Other Factors Affecting Land Values
Expect the commodity supply and demand cycle to continue to affect land values. Smith says the pressure of the Ukrainian-Russian conflict has left the market with many questions.
“Absent a crystal ball, no one knows how long and how much this single issue will contribute to changes in supply and demand,” he adds. “There are not as many crop exports from Ukraine, which is causing more demand for crop supply in the United States and driving up commodity prices.”
The possibility of buying agricultural land has increased in this case, with the need to produce more of the land and to obtain a higher price for it. “While we don’t know how long the war will impact Ukraine’s exports, we are seeing more people justify their purchases with this opportunity,” Smith said.
When to sell
Tiffany says that for those looking to sell their farm, the time has never been better than now, but she advises doing so before the harvest ends this fall.
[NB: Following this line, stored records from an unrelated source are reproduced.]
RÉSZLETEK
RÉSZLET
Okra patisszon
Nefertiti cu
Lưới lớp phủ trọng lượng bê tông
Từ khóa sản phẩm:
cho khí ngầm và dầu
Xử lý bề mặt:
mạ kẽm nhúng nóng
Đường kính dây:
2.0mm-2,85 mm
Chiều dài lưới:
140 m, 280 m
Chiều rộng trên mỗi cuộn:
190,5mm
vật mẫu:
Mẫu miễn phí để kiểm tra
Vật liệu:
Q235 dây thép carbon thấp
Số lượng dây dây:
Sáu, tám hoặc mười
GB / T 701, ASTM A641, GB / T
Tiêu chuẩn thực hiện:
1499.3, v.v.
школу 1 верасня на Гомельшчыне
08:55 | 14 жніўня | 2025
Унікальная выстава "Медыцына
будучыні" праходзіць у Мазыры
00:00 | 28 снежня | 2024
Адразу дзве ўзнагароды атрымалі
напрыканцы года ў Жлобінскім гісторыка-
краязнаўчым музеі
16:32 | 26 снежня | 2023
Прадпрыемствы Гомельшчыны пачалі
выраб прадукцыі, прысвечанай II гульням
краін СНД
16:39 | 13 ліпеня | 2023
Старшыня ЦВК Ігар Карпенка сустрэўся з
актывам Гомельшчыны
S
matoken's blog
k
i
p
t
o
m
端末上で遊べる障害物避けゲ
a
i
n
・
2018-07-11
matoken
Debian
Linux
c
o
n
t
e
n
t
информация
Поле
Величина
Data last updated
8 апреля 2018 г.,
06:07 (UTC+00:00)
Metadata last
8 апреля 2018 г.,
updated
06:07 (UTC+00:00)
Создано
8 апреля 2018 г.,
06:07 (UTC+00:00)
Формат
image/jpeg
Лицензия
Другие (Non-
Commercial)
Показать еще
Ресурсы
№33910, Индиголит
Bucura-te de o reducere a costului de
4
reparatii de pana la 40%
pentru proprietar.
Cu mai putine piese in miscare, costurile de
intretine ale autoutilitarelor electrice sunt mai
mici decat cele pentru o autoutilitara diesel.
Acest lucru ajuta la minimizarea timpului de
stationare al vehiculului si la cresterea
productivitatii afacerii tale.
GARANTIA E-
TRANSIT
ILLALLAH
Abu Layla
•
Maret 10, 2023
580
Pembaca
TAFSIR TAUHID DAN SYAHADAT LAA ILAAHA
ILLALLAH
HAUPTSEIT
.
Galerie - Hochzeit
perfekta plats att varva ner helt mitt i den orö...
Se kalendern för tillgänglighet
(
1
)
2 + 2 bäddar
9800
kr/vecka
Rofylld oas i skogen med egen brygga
“Simply put, to capitalize on high farmland prices, you really want to sell when interest rates are low, commodity prices are high, the supply of available acres on the open market is low, and the demand for 1031 exchange buyers and farmers is high,” she says.
And even if investor buying is on the rise, interest rates are likely to reverse that trend. “We expect to see three or four interest rate hikes in each of the next two years. The market may be sensitive to these interest increases, which will lead to downward pressure on investments by 2023,” Zhang said. “But historically, commodity prices and farm incomes are in a cycle. The farmland value by association is quite sticky, especially on the downside. »
Zhang says this increase in Iowa farmland values over the past 18 months is the highest since 1941, when the first farmland value survey was conducted. Crop income for 2022 is still unknown and is a different figure from commodity prices, but may fluctuate depending on prices when marketed. Livestock prices are also higher than they have been, supporting land sales prices.
Post-harvest prices in the fall and winter of 2022 for grain and farmland will tell a lot about where Iowa’s farmland prices will be in 2023.
“We saw fertilizer and input costs earlier in the year put pressure on farms, only to then drop 30% as we watched diesel prices climb 50%. Inflation still hits farms hard. The more leverage, the worse,” Smith says.
“We can look back just to the late 70s and early 80s to the agricultural crisis to see great examples. There is no doubt that many farmers over the age of 45 today have memories of that time.